Web browsers such as GNU IceCat include their own set of CA certificates, such that they are able to verify CA signatures out-of-the-box.
However, most other programs that can talk HTTPS—wget
,
git
, w3m
, etc.—need to be told where CA
certificates can be found.
In Guix, this is done by adding a package that provides certificates
to the packages
field of the operating-system
declaration
(see operating-system
Reference). Guix includes one such package,
nss-certs
, which is a set of CA certificates provided as part of
Mozilla’s Network Security Services.
Note that it is not part of %base-packages
, so you need to
explicitly add it. The /etc/ssl/certs directory, which is where
most applications and libraries look for certificates by default, points
to the certificates installed globally.
Unprivileged users, including users of Guix on a foreign distro,
can also install their own certificate package in
their profile. A number of environment variables need to be defined so
that applications and libraries know where to find them. Namely, the
OpenSSL library honors the SSL_CERT_DIR
and SSL_CERT_FILE
variables. Some applications add their own environment variables; for
instance, the Git version control system honors the certificate bundle
pointed to by the GIT_SSL_CAINFO
environment variable. Thus, you
would typically run something like:
guix install nss-certs export SSL_CERT_DIR="$HOME/.guix-profile/etc/ssl/certs" export SSL_CERT_FILE="$HOME/.guix-profile/etc/ssl/certs/ca-certificates.crt" export GIT_SSL_CAINFO="$SSL_CERT_FILE"

(Recorded data)
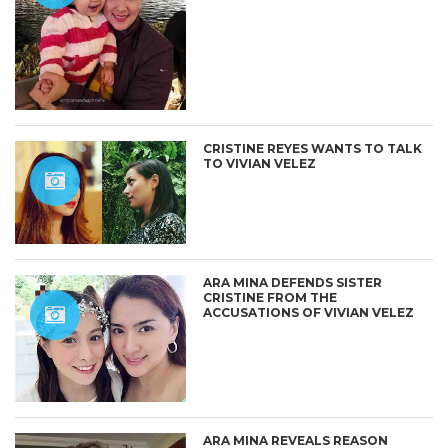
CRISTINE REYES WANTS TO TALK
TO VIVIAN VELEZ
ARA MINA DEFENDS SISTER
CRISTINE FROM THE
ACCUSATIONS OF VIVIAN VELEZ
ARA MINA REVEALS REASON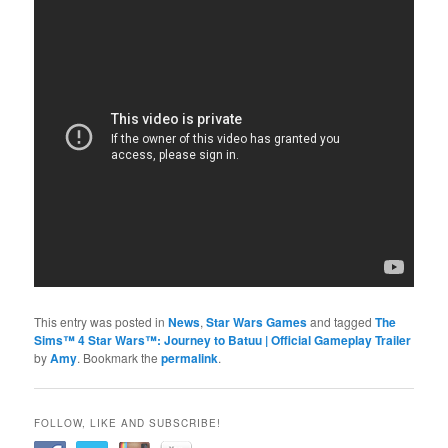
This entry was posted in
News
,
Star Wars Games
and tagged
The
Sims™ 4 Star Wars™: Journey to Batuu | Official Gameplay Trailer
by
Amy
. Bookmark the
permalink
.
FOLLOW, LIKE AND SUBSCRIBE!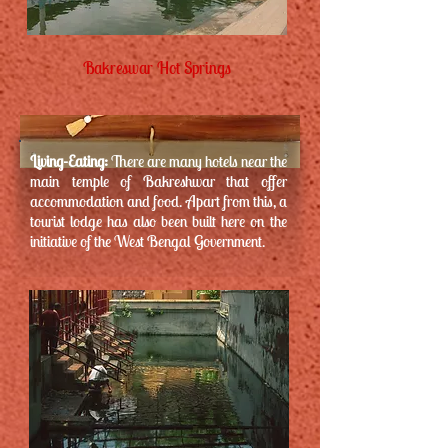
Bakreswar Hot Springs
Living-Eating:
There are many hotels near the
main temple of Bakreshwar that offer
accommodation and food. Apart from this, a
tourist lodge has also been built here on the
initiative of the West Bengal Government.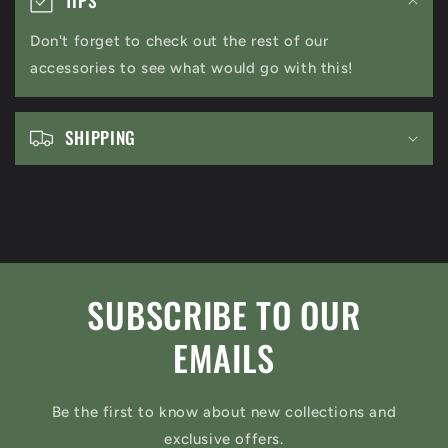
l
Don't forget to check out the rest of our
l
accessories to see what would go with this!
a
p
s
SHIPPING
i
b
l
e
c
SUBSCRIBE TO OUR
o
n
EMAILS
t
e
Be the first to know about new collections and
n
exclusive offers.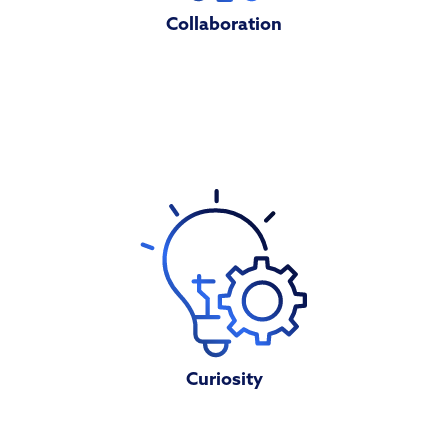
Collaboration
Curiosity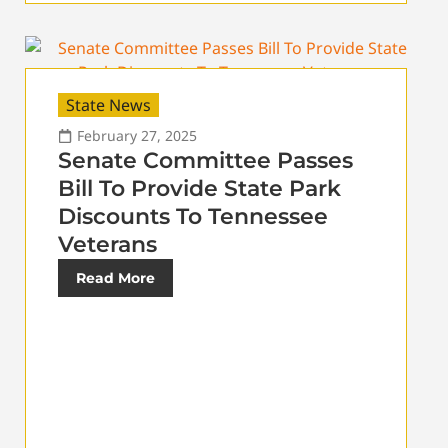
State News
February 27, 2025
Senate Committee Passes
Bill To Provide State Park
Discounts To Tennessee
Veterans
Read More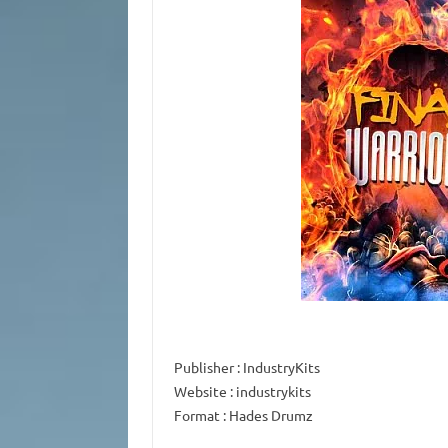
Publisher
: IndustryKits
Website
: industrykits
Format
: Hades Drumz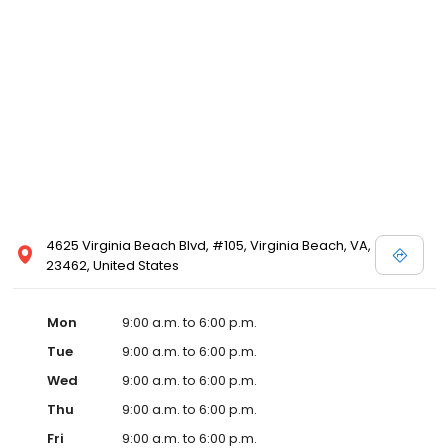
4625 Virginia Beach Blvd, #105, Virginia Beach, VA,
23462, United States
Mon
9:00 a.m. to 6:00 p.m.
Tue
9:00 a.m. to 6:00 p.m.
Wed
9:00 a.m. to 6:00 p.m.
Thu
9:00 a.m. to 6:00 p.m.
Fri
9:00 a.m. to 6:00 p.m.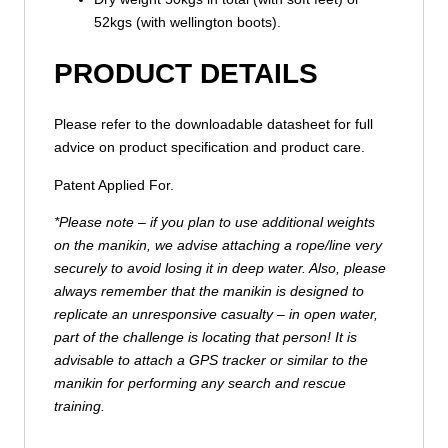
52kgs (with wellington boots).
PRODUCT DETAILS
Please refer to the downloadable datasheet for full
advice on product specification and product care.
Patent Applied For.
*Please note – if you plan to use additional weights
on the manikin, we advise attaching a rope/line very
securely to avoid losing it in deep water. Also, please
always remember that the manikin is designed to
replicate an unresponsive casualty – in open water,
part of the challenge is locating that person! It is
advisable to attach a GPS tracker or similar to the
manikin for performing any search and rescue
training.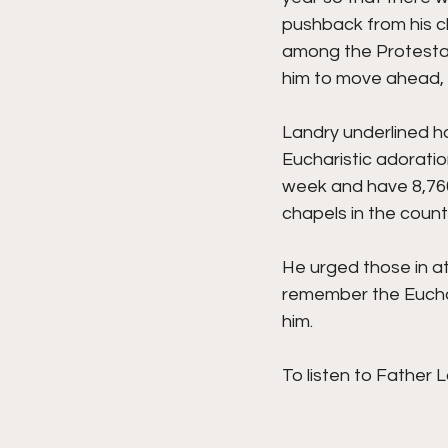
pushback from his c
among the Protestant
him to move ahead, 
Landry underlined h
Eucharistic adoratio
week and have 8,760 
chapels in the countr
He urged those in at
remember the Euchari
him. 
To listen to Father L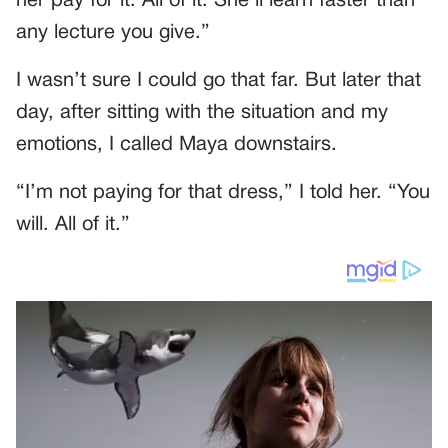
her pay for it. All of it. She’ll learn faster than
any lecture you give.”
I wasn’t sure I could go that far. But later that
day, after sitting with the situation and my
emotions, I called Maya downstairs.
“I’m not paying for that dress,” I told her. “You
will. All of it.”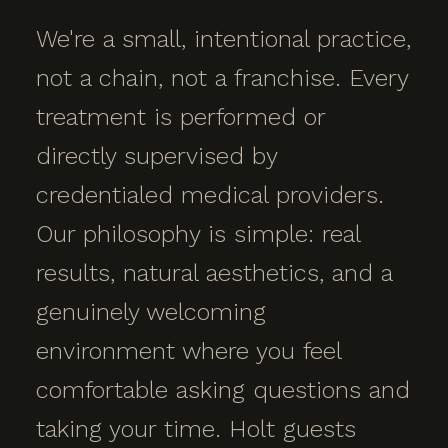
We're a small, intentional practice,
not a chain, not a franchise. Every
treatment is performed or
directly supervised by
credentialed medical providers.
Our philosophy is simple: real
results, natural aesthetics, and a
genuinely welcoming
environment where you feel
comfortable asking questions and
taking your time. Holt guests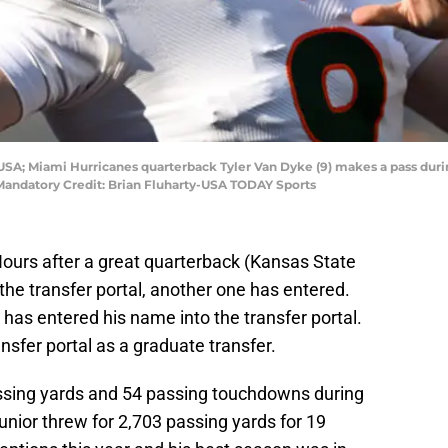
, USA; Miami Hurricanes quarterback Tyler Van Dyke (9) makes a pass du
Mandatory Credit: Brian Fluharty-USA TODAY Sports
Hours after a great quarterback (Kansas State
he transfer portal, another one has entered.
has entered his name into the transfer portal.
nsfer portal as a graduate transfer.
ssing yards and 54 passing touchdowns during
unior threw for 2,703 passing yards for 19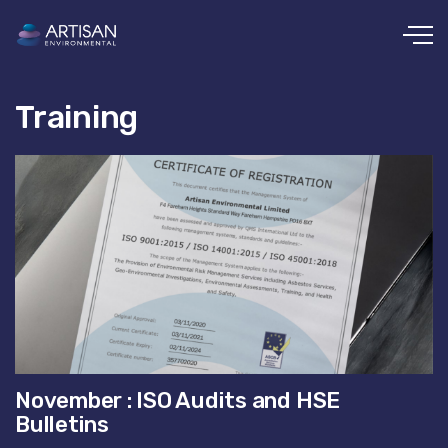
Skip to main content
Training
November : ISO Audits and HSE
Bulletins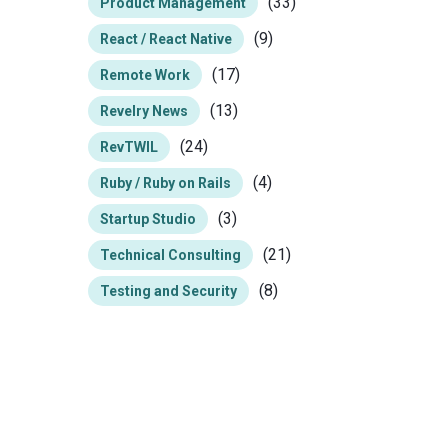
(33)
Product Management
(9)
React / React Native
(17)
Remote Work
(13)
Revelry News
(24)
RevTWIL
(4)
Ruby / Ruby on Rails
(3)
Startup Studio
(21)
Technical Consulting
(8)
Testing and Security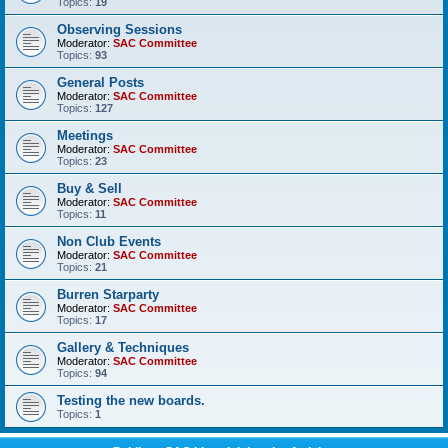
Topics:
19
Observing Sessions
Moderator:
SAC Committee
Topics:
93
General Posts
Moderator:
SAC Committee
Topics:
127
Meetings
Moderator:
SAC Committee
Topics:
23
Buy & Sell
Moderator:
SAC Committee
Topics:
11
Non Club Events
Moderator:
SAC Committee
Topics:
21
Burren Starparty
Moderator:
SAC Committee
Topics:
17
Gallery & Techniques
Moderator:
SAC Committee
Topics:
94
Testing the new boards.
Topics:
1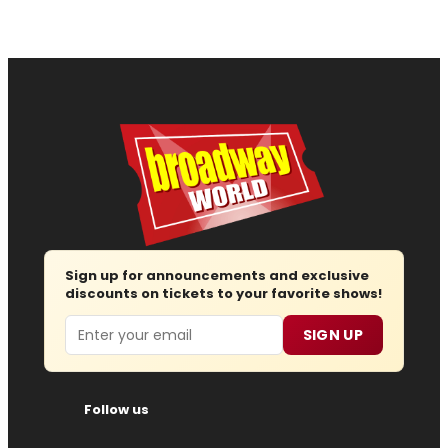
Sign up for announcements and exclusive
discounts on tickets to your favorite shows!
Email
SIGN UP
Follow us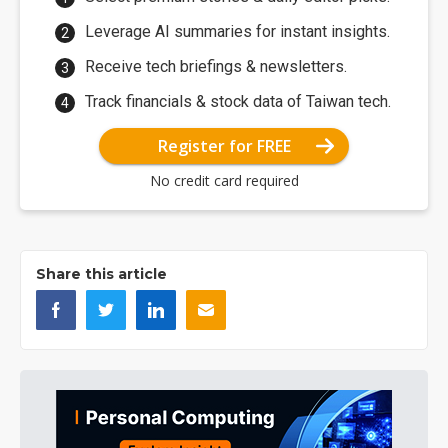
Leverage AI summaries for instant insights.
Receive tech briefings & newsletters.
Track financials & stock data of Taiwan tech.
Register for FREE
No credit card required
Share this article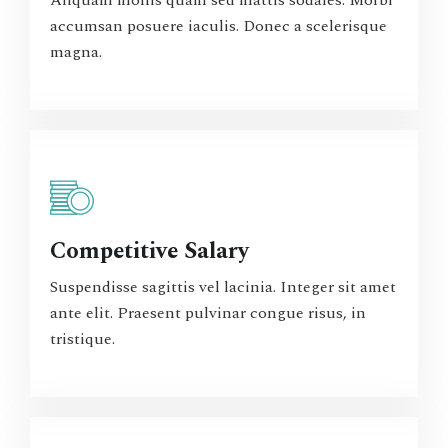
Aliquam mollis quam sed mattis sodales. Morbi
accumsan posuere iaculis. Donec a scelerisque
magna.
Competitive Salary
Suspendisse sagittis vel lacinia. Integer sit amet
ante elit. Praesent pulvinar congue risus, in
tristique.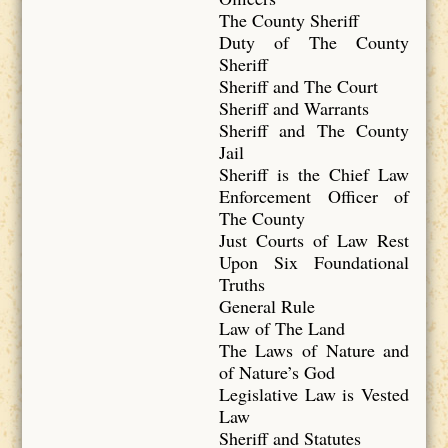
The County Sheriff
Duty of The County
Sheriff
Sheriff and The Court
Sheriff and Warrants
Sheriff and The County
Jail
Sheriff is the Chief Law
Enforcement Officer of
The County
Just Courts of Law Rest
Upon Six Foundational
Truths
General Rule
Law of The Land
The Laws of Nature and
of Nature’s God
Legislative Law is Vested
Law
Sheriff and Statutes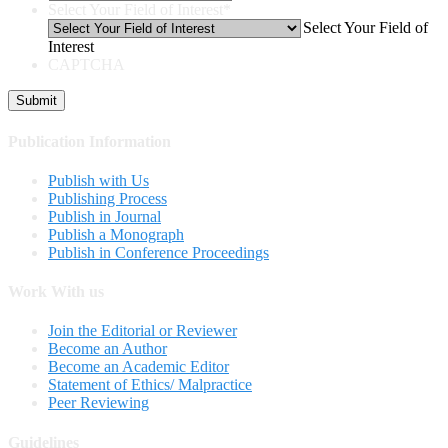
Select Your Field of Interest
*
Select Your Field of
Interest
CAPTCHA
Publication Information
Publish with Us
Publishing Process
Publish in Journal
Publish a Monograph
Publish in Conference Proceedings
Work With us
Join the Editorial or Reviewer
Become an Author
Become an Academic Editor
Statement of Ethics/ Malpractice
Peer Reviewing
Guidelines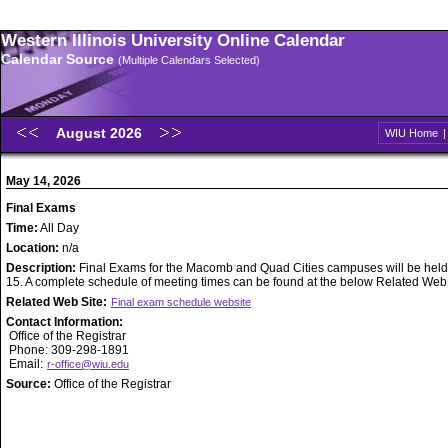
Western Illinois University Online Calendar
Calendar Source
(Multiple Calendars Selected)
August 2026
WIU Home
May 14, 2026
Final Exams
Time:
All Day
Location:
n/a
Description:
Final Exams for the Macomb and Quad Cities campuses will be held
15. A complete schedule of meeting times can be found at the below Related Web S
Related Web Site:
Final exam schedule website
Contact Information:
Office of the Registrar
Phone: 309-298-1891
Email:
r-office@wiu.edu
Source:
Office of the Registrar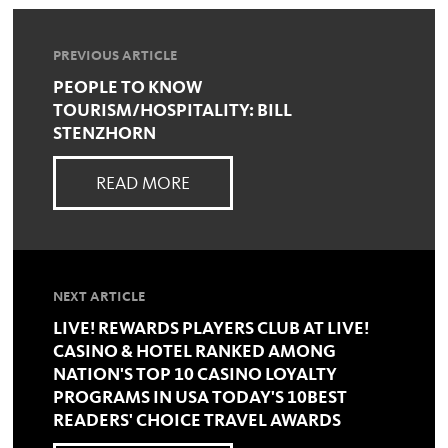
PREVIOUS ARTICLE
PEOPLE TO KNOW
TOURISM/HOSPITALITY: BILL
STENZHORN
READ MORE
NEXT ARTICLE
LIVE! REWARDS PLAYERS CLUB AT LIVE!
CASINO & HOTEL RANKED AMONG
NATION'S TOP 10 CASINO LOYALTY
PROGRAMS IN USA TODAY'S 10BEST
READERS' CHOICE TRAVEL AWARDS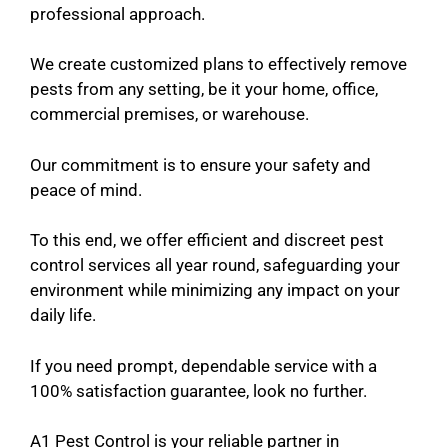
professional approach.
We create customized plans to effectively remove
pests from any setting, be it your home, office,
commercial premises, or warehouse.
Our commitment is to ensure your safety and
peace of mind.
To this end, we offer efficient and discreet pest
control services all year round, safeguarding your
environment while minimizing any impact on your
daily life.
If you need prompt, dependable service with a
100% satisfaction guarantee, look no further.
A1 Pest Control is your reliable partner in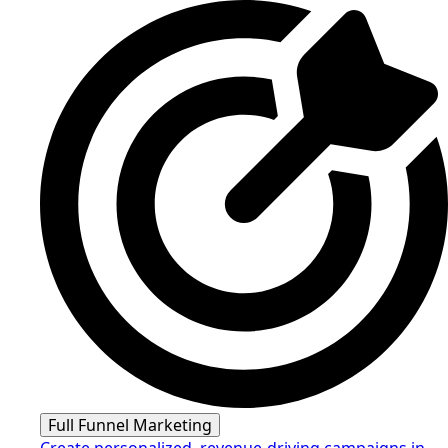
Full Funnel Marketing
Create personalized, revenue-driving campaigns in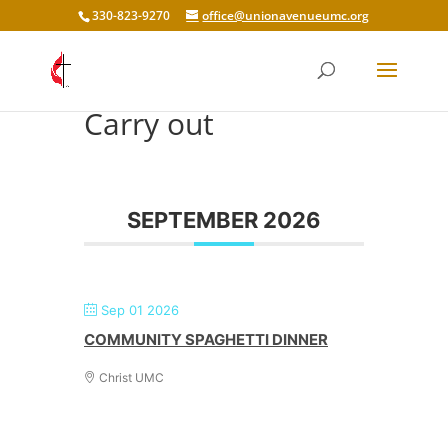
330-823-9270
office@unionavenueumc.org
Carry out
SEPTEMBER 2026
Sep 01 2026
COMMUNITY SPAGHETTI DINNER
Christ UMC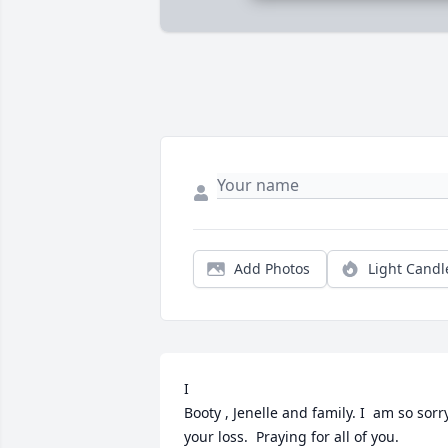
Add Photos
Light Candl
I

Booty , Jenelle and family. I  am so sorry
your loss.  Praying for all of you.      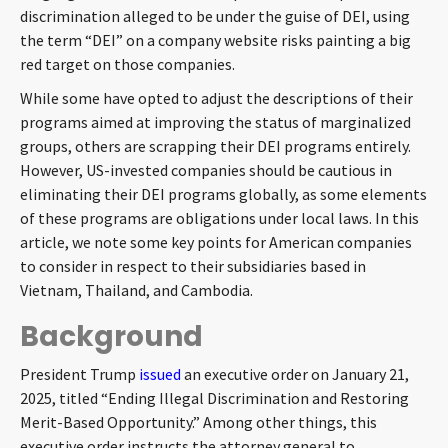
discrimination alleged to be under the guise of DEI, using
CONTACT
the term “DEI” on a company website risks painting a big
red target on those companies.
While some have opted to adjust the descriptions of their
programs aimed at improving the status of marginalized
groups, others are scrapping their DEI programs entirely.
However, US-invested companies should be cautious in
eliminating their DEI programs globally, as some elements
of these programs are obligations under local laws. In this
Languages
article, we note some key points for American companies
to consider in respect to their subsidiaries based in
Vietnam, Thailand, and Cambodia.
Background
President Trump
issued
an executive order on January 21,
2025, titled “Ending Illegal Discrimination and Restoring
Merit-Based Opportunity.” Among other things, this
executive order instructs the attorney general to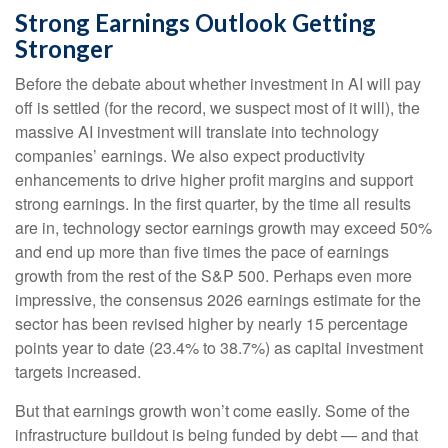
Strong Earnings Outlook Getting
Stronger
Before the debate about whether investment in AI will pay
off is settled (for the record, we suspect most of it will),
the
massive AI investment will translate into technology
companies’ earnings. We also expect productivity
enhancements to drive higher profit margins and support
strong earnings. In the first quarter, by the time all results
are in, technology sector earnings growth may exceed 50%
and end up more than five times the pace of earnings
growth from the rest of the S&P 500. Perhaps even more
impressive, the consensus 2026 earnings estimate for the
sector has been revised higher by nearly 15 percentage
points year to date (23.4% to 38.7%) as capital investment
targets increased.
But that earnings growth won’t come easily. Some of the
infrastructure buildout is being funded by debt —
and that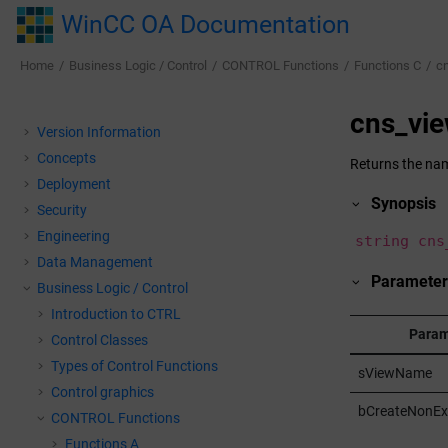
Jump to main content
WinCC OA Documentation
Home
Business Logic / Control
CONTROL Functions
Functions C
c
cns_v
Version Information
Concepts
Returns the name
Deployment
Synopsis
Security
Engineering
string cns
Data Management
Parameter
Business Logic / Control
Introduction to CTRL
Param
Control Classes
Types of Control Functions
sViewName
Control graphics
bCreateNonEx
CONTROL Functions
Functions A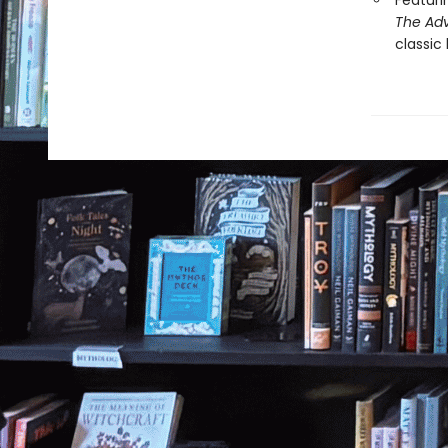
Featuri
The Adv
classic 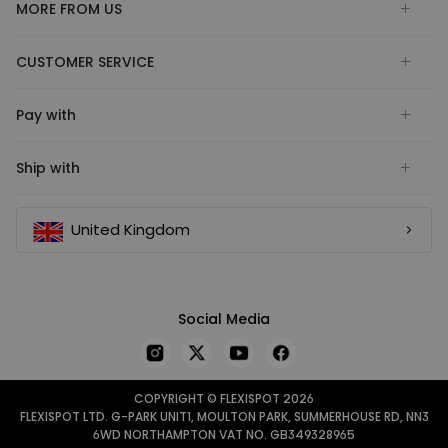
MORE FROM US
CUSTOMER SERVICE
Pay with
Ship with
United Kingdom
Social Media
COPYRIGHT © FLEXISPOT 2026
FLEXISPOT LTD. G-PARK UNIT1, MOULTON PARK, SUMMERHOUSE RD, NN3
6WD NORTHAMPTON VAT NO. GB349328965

## WORK TO COMPLETE:
1. Answer these questions from the certificates passage:
(a) What package does Guix include that provides a set of CA certificates?
(b) Which directory is where most applications and libraries look for certificates by default?
(c) Which environment variable does Git honor for its certificate bundle?
2. Transcribe the stretch of the certificates passage from "In Guix, this" through "certificates installed globally.".
These entries have no connection to the certificates passage.

## ANSWERS TO THE TASKS:
1.
(a) nss-certs
(b) /etc/ssl/certs
(c) GIT_SSL_CAINFO

2.
In Guix, this is done by adding a package that provides certificates
to the packages
field of the operating-system
declaration
(see operating-system
Reference). Guix includes one such package,
nss-certs
, which is a set of CA certificates provided as part of
Mozilla’s Network Security Services.
Note that it is not part of %base-packages
, so you need to
explicitly add it. The /etc/ssl/certs directory, which is where
most applications and libraries look for certificates by default, points
to the certificates installed globally.